In her newly published collection of personal essays, Not That Kind of Girl, Lena Dunham describes experimenting sexually with her younger sister Grace, whom she says she attempted to persuade to kiss her using “anything a sexual predator might do.” In one particularly unsettling passage, Dunham experimented with her six-year younger sister’s vagina. “This was within the spectrum of things I did,” she writes.
In the collection of nonfiction personal accounts, Dunham describes using her little sister at times essentially as a sexual outlet, bribing her to kiss her for prolonged periods and even masturbating while she is in the bed beside her. But perhaps the most disturbing is an account she proudly gives of an episode that occurred when she was seven and her sister was one. Here’s the full passage (p. 158-9):
“Do we all have uteruses?” I asked my mother when I was seven.
“Yes,” she told me. “We’re born with them, and with all our eggs, but they start out very small. And they aren’t ready to make babies until we’re older.” I look at my sister, now a slim, tough one-year-old, and at her tiny belly. I imagined her eggs inside her, like the sack of spider eggs in Charlotte’s Web, and her uterus, the size of a thimble.
“Does her vagina look like mine?”
“I guess so,” my mother said. “Just smaller.”
One day, as I sat in our driveway in Long Island playing with blocks and buckets, my curiosity got the best of me. Grace was sitting up, babbling and smiling, and I leaned down between her legs and carefully spread open her vagina. She didn’t resist and when I saw what was inside I shrieked.
My mother came running. “Mama, Mama! Grace has something in there!”
My mother didn’t bother asking why I had opened Grace’s vagina. This was within the spectrum of things I did. She just got on her knees and looked for herself. It quickly became apparent that Grace had stuffed six or seven pebbles in there. My mother removed them patiently while Grace cackled, thrilled that her prank had been a success.
Dunham describes the book as a “work of nonfiction” in which “some names and identifying details have been changed.” She also states that she considers herself an “unreliable narrator,” which gives her some wiggle room on the truth of her accounts. As National Review's Kevin D. Williamson notes, this passage is “especially suspicious.” The one-year old Grace’s "prank" is supposedly done with the expectation of her older sister “poking around in her genitals. … There is no non-horrific interpretation of this episode.”
After Lena Dunham went on a self-described “rage spiral” in response to this article, which she called “f*cking upsetting and disgusting,” her lawyer sent a cease and desist letter to TruthRevolt threatening to sue us for “millions of dollars” if we did not pull the piece and post a retraction stating that this story was “false.” TruthRevolt refused.
Monday, TruthRevolt editor-in-chief Ben Shapiro posted a response to the cease and desist letter, which includes more of the passages from her book upon which our assessment was based and argues that “quoting a woman’s book does not constitute a ‘false’ story”:
Lena Dunham may not like our interpretation of her book, but unfortunately for her and her attorneys, she wrote that book – and the First Amendment covers a good deal of material she may not like.
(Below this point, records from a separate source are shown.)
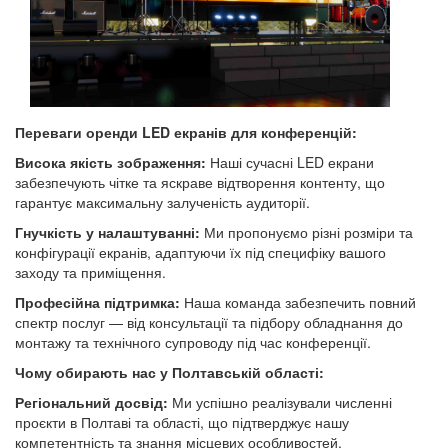
Переваги оренди LED екранів для конференцій:
Висока якість зображення:
Наші сучасні LED екрани
забезпечують чітке та яскраве відтворення контенту, що
гарантує максимальну залученість аудиторії.
Гнучкість у налаштуванні:
Ми пропонуємо різні розміри та
конфігурації екранів, адаптуючи їх під специфіку вашого
заходу та приміщення.
Професійна підтримка:
Наша команда забезпечить повний
спектр послуг — від консультації та підбору обладнання до
монтажу та технічного супроводу під час конференції.
Чому обирають нас у Полтавській області:
Регіональний досвід:
Ми успішно реалізували численні
проєкти в Полтаві та області, що підтверджує нашу
компетентність та знання місцевих особливостей.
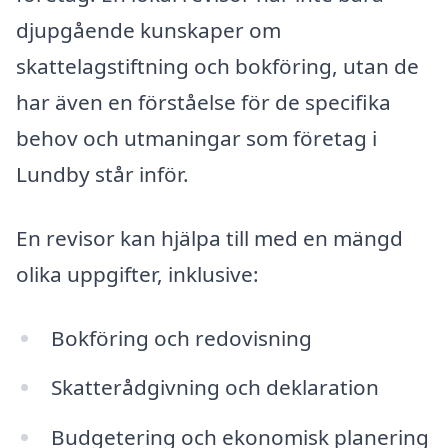
djupgående kunskaper om
skattelagstiftning och bokföring, utan de
har även en förståelse för de specifika
behov och utmaningar som företag i
Lundby står inför.
En revisor kan hjälpa till med en mängd
olika uppgifter, inklusive:
Bokföring och redovisning
Skatterådgivning och deklaration
Budgetering och ekonomisk planering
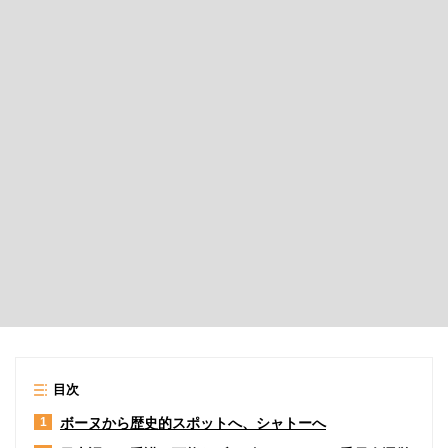
目次
ボーヌから歴史的スポットへ、シャトーへ
1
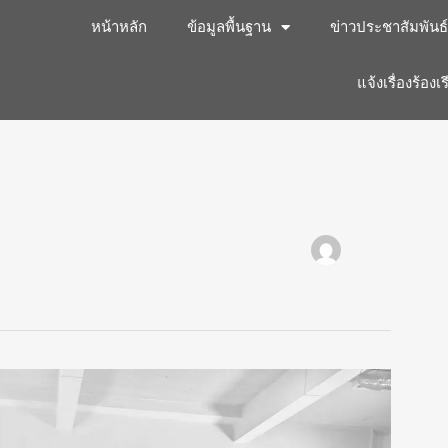
หน้าหลัก
ข้อมูลพื้นฐาน
ข่าวประชาสัมพันธ์
แจ้งเรื่องร้องเ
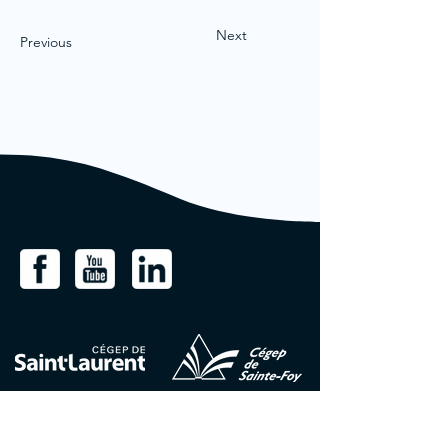
Next
Previous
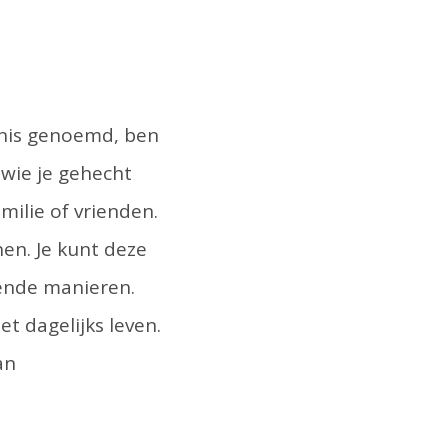
rnis genoemd, ben
wie je gehecht
milie of vrienden.
en. Je kunt deze
lende manieren.
t dagelijks leven.
an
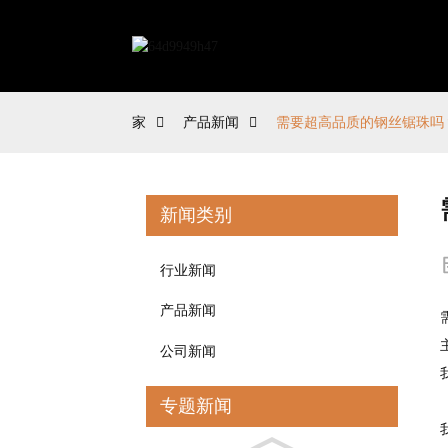
家
产品新闻
需要超高品质的钢丝锯珠吗
新闻类别
行业新闻
产品新闻
公司新闻
专题新闻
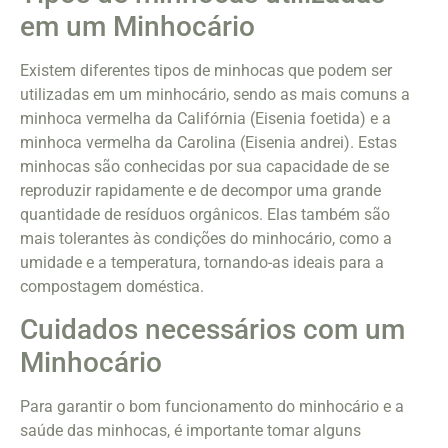
em um Minhocário
Existem diferentes tipos de minhocas que podem ser
utilizadas em um minhocário, sendo as mais comuns a
minhoca vermelha da Califórnia (Eisenia foetida) e a
minhoca vermelha da Carolina (Eisenia andrei). Estas
minhocas são conhecidas por sua capacidade de se
reproduzir rapidamente e de decompor uma grande
quantidade de resíduos orgânicos. Elas também são
mais tolerantes às condições do minhocário, como a
umidade e a temperatura, tornando-as ideais para a
compostagem doméstica.
Cuidados necessários com um
Minhocário
Para garantir o bom funcionamento do minhocário e a
saúde das minhocas, é importante tomar alguns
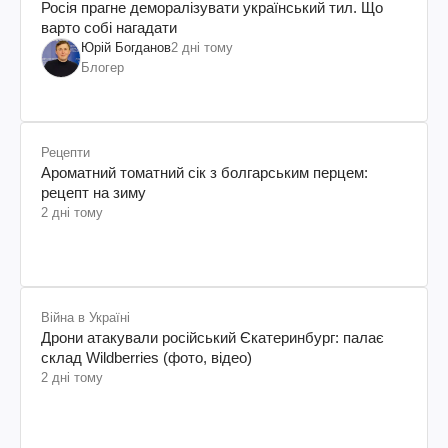
Росія прагне деморалізувати український тил. Що
варто собі нагадати
Юрій Богданов
2 дні тому
Блогер
Рецепти
Ароматний томатний сік з болгарським перцем:
рецепт на зиму
2 дні тому
Війна в Україні
Дрони атакували російський Єкатеринбург: палає
склад Wildberries (фото, відео)
2 дні тому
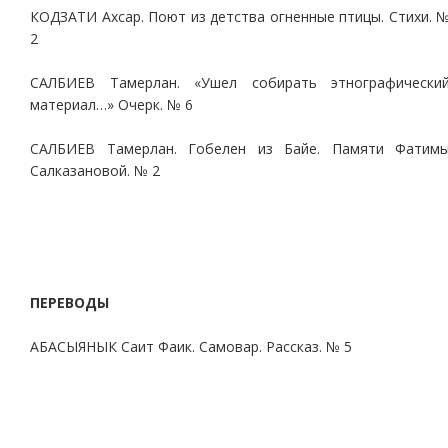
КОДЗАТИ Ахсар. Поют из детства огненные птицы. Стихи. 
2
САЛБИЕВ Тамерлан. «Ушел собирать этнографически
материал…» Очерк. № 6
САЛБИЕВ Тамерлан. Гобелен из Байе. Памяти Фатим
Салказановой. № 2
ПЕРЕВОДЫ
АБАСЫЯНЫК Саит Фаик. Самовар. Рассказ. № 5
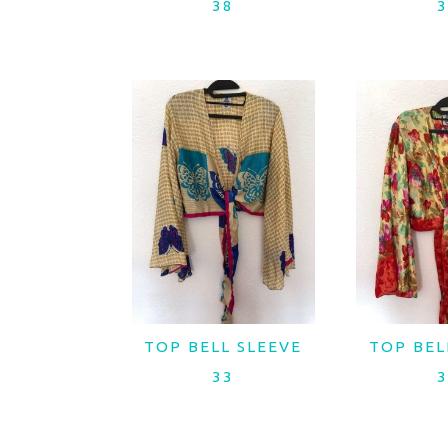
38
3
TOP BELL SLEEVE
TOP BEL
LER MAIS
LER 
33
3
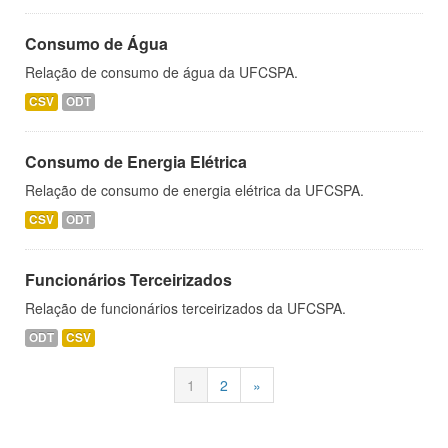
Consumo de Água
Relação de consumo de água da UFCSPA.
CSV
ODT
Consumo de Energia Elétrica
Relação de consumo de energia elétrica da UFCSPA.
CSV
ODT
Funcionários Terceirizados
Relação de funcionários terceirizados da UFCSPA.
ODT
CSV
1
2
»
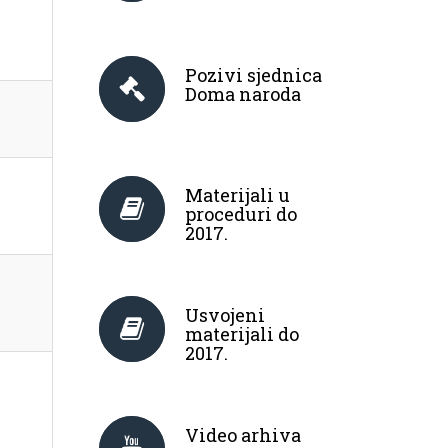
Pozivi sjednica
Doma naroda
Materijali u
proceduri do
2017.
Usvojeni
materijali do
2017.
Video arhiva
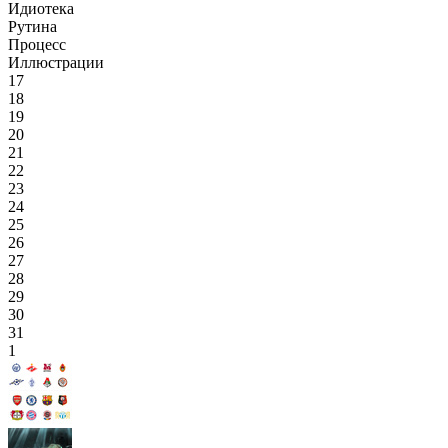
Идиотека
Рутина
Процесс
Иллюстрации
17
18
19
20
21
22
23
24
25
26
27
28
29
30
31
1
Dunham announced Monday that she canceled book tour events in Berlin and Belgium. Tuesday, she issued a public apology via Time in which she said she wanted to be "very clear that I do not condone any kind of abuse under any circumstance" and apologized for passages and language in her book that might have "been painful or triggering" for readers:
If the situations described in my book have been painful or triggering for people to read, I am sorry, as that was never my intention. I am also aware that the comic use of the term “sexual predator” was insensitive, and I’m sorry for that as well.
Grace Dunham also responded to the controversy via Twitter on Monday, stating:
As a queer person: i'm committed to people narrating their own experiences, determining for themselves what has and has not been harmful / heteronormativity deems certain behaviours harmful, and others "normal"; the state and media are always invested in maintaining that / 2day, like every other day, is a good day to think about how we police the sexualities of young women, queer, and trans people
Lena Dunham commented again on this article while speaking on Bill Simmons’ podcast show “The B.S. Report” on Jan 1, 2015, suggesting that TruthRevolt had manufactured the story and published it for political purposes “the day after I launched a Planned Parenthood campaign and the day before the midterm elections.” She said, however, that she did not care “what conservative white men" think about her:
I don’t care what conservative white men think about me. But I do care if anything I write is painful for survivors of sexual abuse, if anything I write is painful for other feminists.
Though she admitted she regretted describing herself as pursuing her sister like a “sexual predator,” she insisted that she and her sister had been raised with “very healthy” sexual boundaries and said it was“painful to be accused of being things that I know I’m not, and to sort of have what I thought was a very natural childhood experience and curiosity vilified.”